### Assignment
Scan the records below for the line containing "Image 2: First" and the line containing "Now sort the points C, G, J, L, N". Copy both, plus every line between, exactly.

### Information supplied
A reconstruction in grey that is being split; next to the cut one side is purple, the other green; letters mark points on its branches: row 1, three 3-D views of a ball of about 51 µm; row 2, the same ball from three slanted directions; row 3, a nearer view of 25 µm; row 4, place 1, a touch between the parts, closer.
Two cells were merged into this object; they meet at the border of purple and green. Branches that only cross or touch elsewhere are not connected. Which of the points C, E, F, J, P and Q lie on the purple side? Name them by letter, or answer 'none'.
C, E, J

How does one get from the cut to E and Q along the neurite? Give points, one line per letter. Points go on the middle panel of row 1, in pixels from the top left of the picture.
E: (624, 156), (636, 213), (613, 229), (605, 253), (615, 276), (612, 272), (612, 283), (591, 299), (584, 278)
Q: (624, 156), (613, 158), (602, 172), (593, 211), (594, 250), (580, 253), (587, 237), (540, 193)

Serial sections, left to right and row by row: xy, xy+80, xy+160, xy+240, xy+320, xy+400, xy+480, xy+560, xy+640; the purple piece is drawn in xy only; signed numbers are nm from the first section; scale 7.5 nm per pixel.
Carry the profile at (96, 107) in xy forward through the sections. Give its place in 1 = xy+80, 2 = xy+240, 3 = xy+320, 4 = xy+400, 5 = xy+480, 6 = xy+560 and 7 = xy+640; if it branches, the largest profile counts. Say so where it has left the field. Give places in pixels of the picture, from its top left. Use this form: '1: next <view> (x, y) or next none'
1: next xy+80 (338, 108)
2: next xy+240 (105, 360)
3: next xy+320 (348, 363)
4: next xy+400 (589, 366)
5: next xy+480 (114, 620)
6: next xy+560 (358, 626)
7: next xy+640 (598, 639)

--

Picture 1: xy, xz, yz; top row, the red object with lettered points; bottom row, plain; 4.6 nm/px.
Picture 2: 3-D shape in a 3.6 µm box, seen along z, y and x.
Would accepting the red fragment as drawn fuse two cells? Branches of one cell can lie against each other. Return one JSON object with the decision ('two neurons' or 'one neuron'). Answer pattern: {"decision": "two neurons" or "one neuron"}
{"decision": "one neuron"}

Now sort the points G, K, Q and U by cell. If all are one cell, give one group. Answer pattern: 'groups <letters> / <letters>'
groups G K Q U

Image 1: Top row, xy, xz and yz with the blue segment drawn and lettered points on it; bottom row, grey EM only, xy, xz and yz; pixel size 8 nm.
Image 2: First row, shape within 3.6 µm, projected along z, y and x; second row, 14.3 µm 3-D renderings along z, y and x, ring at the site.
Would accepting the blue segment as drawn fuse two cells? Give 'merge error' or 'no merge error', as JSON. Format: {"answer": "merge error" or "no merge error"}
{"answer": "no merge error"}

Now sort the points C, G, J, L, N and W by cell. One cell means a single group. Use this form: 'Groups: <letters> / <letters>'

### Answer to this problem
Image 2: First row, shape within 3.6 µm, projected along z, y and x; second row, 14.3 µm 3-D renderings along z, y and x, ring at the site.
Would accepting the blue segment as drawn fuse two cells? Give 'merge error' or 'no merge error', as JSON. Format: {"answer": "merge error" or "no merge error"}
{"answer": "no merge error"}

Now sort the points C, G, J, L, N and W by cell. One cell means a single group. Use this form: 'Groups: <letters> / <letters>'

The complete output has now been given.